The correspondents' annual predictions say more about them than anything else
The BBC’s most interesting news programme is broadcast just once a year. It’s Radio 4’s Correspondents’ Look Ahead — in which a group of the Corporation’s finest get together to anticipate the events of the next twelve months. You can listen to the 2022 edition, chaired by Lyse Doucet, here.
A trigger warning though: no programme does more to expose the one-sidedness of the BBC’s worldview.
I don’t criticise the correspondents for getting some of their predictions wrong. That’s inevitable because we can’t always know what’s coming round the corner. For a sobering example just listen to the 2020 edition in which Doucet and her colleagues chat away for 47 minutes — blissfully unaware of the coming pandemic.
However, when the experts — including the quality media — find themselves caught unawares by the next big thing, I wish they’d do more to examine their own biases and blindspots. Consider the biggest economic story of 2021 — the global supply chain crisis. Last year’s Correspondents’ Look Ahead didn’t see that one coming (nor did most economists). This year’s edition should have asked why, but didn’t.

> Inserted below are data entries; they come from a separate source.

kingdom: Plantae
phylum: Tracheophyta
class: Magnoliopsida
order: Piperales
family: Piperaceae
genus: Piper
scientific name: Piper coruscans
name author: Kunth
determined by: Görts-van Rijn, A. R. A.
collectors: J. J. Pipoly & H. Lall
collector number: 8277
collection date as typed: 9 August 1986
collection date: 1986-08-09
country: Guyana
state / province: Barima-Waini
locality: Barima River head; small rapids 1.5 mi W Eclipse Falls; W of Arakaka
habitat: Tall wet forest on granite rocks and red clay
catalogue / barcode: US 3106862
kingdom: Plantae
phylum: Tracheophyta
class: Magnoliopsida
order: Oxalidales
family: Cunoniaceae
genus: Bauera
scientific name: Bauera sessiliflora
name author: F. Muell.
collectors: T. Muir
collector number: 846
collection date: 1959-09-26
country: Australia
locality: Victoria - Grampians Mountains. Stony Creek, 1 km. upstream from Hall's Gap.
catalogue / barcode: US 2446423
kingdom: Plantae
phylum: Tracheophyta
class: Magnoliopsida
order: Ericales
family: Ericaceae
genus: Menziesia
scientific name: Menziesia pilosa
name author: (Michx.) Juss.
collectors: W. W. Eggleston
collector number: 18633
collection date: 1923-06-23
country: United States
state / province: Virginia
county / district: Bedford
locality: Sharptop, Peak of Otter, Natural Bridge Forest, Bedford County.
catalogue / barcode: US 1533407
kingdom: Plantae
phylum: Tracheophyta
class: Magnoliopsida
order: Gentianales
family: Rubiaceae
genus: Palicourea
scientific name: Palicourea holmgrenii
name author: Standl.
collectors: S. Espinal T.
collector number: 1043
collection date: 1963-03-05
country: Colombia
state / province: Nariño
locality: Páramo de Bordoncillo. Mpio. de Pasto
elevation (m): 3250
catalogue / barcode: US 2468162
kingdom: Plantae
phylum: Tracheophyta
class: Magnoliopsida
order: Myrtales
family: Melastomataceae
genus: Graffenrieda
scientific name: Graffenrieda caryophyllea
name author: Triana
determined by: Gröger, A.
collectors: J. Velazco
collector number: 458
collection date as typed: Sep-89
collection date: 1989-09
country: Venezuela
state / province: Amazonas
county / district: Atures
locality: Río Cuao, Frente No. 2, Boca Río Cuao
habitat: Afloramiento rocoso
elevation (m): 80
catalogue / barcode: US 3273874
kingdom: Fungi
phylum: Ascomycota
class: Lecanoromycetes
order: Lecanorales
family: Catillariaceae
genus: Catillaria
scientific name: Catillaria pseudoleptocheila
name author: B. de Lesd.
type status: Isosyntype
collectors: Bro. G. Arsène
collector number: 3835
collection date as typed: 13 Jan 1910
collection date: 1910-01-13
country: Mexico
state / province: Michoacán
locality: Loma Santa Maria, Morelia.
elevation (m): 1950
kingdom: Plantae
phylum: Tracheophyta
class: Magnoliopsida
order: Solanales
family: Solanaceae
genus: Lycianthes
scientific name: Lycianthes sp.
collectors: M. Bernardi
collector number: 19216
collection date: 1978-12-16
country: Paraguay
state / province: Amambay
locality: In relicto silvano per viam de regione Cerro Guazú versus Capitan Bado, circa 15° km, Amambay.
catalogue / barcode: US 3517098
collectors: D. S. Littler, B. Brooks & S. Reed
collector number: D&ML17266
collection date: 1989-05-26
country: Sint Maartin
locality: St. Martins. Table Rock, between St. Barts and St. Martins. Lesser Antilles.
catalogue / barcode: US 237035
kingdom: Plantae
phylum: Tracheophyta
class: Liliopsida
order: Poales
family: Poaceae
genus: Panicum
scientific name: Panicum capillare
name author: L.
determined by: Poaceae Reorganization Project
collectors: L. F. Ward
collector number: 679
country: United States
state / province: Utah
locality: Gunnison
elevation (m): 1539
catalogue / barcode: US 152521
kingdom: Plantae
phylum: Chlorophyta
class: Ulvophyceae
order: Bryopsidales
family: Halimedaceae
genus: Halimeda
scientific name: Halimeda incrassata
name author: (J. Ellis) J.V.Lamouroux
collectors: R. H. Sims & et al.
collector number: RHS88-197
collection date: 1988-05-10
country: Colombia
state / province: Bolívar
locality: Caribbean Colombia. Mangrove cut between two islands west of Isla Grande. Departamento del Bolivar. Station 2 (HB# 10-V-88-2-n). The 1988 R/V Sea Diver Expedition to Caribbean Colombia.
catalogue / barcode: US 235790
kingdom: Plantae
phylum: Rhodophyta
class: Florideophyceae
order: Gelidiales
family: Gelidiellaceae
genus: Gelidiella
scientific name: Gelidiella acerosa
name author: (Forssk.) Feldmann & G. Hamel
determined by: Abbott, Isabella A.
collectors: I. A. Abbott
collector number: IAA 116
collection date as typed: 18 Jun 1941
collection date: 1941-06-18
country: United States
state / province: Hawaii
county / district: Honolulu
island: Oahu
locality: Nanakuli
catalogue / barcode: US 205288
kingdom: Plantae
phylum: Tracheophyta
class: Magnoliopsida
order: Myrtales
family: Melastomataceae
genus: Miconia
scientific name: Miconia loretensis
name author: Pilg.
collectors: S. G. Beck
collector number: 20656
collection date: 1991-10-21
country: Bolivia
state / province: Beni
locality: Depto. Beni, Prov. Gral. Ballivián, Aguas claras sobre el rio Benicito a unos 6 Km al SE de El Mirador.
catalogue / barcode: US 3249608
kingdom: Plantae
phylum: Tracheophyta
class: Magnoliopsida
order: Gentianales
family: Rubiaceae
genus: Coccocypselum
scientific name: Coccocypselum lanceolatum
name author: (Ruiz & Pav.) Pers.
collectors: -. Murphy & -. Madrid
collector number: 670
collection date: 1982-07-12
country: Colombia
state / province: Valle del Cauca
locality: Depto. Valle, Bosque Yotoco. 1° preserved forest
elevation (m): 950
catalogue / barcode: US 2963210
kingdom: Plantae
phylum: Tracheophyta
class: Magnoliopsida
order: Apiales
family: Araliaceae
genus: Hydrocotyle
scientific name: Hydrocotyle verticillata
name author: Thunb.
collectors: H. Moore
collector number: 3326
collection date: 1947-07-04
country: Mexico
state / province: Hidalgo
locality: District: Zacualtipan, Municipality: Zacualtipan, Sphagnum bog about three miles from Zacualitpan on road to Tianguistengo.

Perhaps that’s because one of main causes of the crisis — the surge in demand created by the American government’s excessive stimulus program — doesn’t fit the “Trump bad, Biden good” narrative. Similarly when contemplating America’s continuing political polarisation, the Republican delusion about a stolen election was highlighted, but not the doctrinaire woke politics of the other side. For instance, the campaign to “defund the police” at a time of surging crime rates might have been worth a mention.
The partiality of BBC’s analysis doesn’t just apply to American politics. Inevitably it also applies to Brexit. Attempting to explain continuing UK-EU tensions, the BBC’s Europe editor Katya Adler repeated the EU line that the British government is playing to a domestic audience. The idea that the gratuitous Brit-bashing of the French government might be similarly motivated went entirely unspoken.
There was also a preachy little section on “global vaccine inequality”. Noting the low levels of vaccination in many developing countries, the question asked for 2022 was “will the West do better?” No consideration was given to the performance of developing world governments or to local levels of vaccine hesitancy. That’s not to absolve the West of its responsibilities in this matter, just to point out that yet again the discussion was one-sided.
I could go on. But I’ll end with another thing that Katya Adler said to (and about) her BBC colleagues: “we’re not supposed to have opinions.” Judging by what they say and don’t say in forums like Correspondents’ Look Ahead it’s manifestly obvious they do have opinions. In itself that’s not a problem, rather the issue is viewpoint diversity and the lack of it.
Instead of maintaining a semblance of neutrality, I’d much rather the BBC allowed and encouraged its journalists to examine the great issues of our time from a variety of different ideological perspectives. We might just get a clearer view of the future if they did.